New Delhi, Feb 29 (IANS) Reacting to the Narendra Modi government's 2016-17 general budget, a cross-section of farmers on Monday said while the proposals for agriculturists seem lucrative, the budget was not practical.
Farmers said they were hoping for government assurance on remunerative prices for farm produce rather than promises of doubled income in the next five years.
Instead of making promises, which depend on miracles, the government must focus on linking farm produce with minimum price and inflation. If they really want to increase our income, more prices for our crops would be a better offering, said Umesh Chandra Pandey, a progressive farmer in Sitapur, Uttar Pradesh.
How will a farmer benefit with double income in five years as inflation will increase ten-fold by then? Where's the concrete plan? We can't live on assumptions and risks. The only offer which gives strength to a farmer is a (remunerative) minimum support price for farm produce and individual compensation for crop losses, Pandey told IANS.
Another farmer Anil Kumar Mishra said the government had completely ignored the fact that productivity decreases with organic farming.
If a farm produces five quintals of rice with the use of chemical fertiliser, the same produces three quintals under organic farming. Will the government compensate for the production loss, questioned another progressive farmer who experiments with organic farming in the Terai belt of Uttar Pradesh.
He pointed out the flaws in the system, which make most of the promises made in the 2016-17 budget look unreasonable.
Last year, due to unseasonal rain, we faced Rabi crop loss, but no one received a single penny for the losses.

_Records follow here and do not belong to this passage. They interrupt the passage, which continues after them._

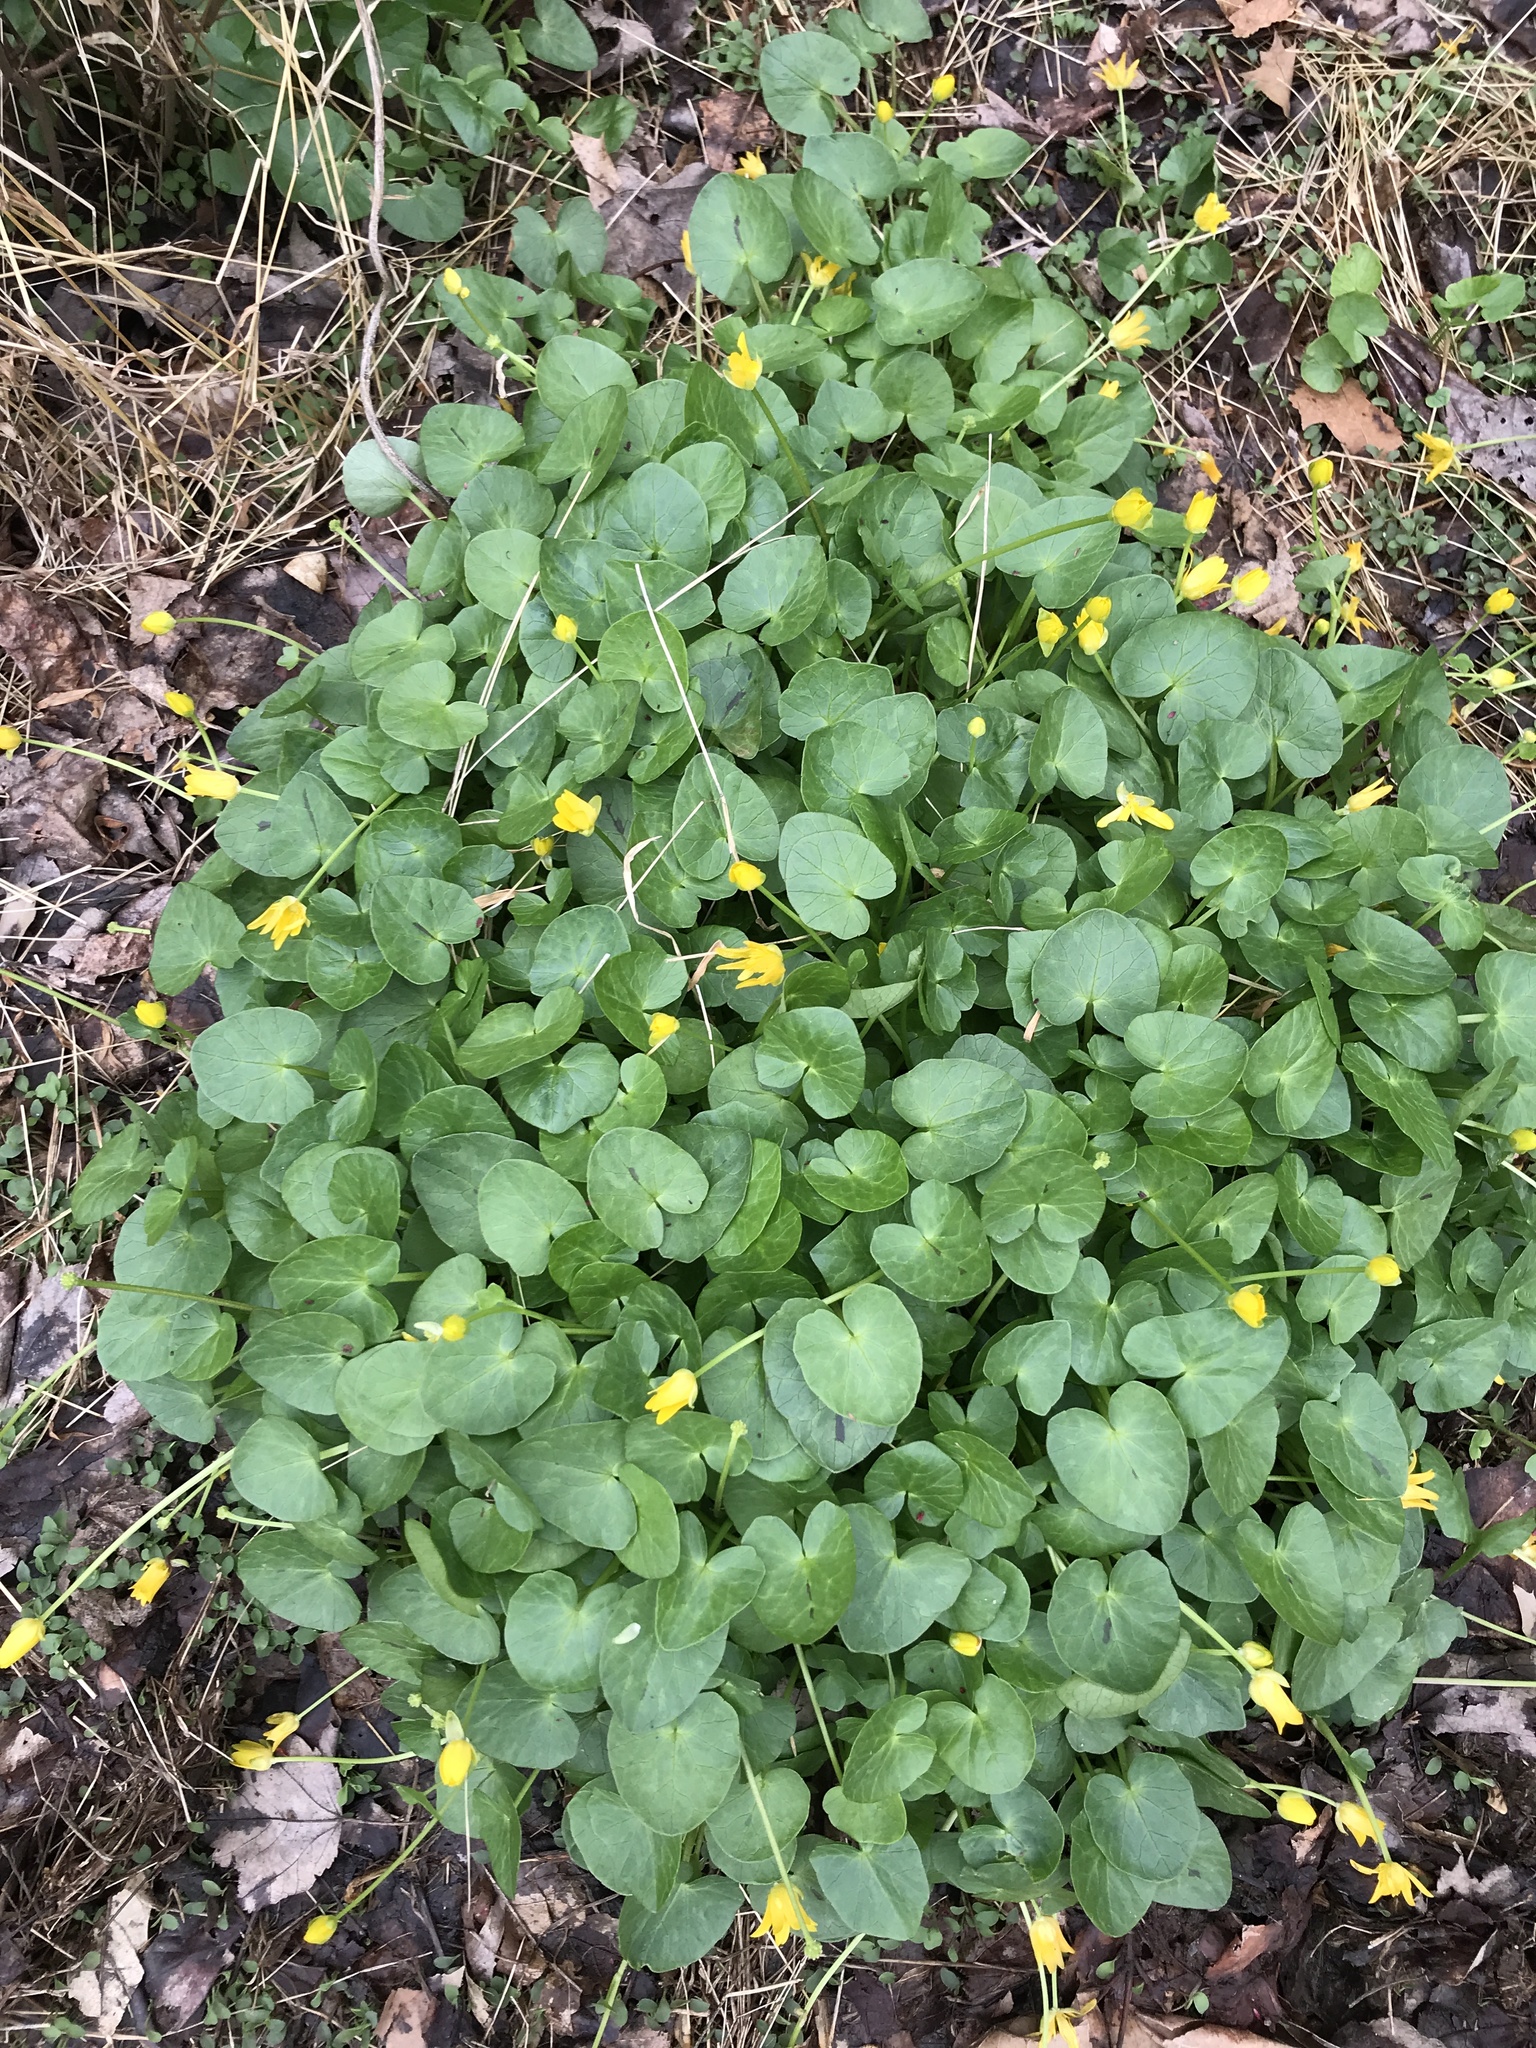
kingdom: Plantae
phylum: Tracheophyta
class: Magnoliopsida
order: Ranunculales
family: Ranunculaceae
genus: Ficaria
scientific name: Ficaria verna
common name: Lesser celandine
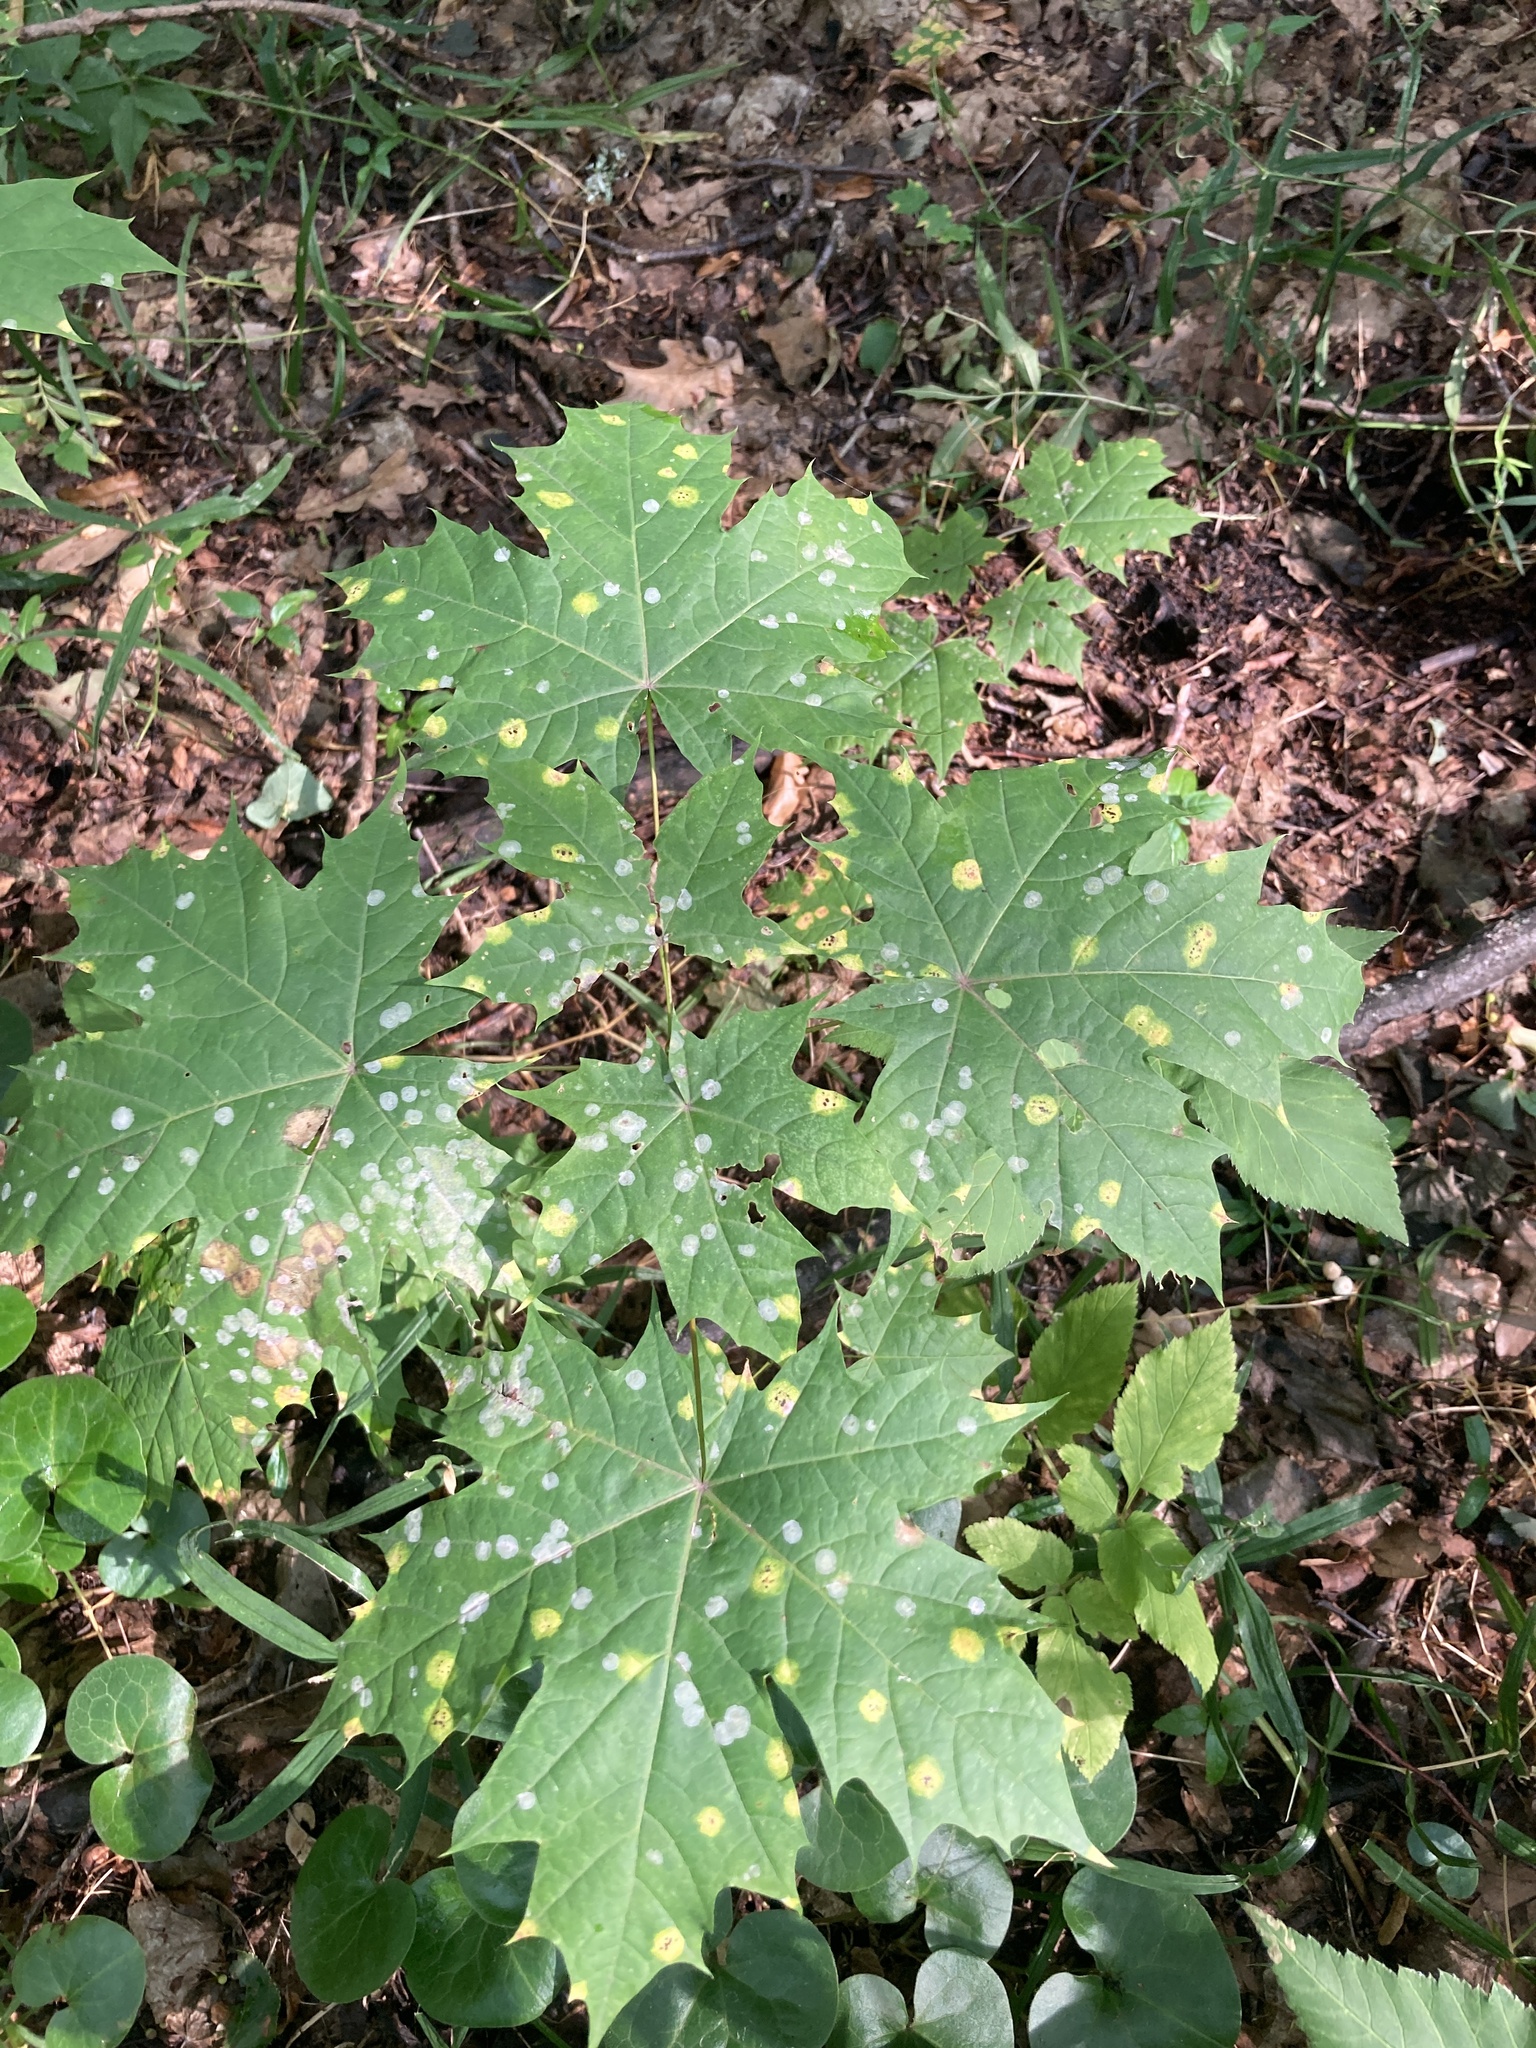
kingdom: Plantae
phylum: Tracheophyta
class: Magnoliopsida
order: Sapindales
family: Sapindaceae
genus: Acer
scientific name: Acer platanoides
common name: Norway maple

Such is the system. The (official) machinery doesn't work; the government should be more specific and reasonable. Today, we don't know when those soil health card will reach us. It's not a practical budget, said Mishra, reacting to the Pradhan Mantri Fasal Bima Yojana, a crop insurance scheme announced by the union government.
Ram Sharan Verma, a progressive farmer, said providing fixed prices for farm produce and promoting animal husbandry would've been better.
It looks good when someone speaks about organic farming and digital education in rural areas but it seems equally deceiving when looked at from the feasibility point of view. Many villages still don't get mobile phone signals. How will e-learning happen then? I think much needs to be done before implementing this budget, Verma told IANS.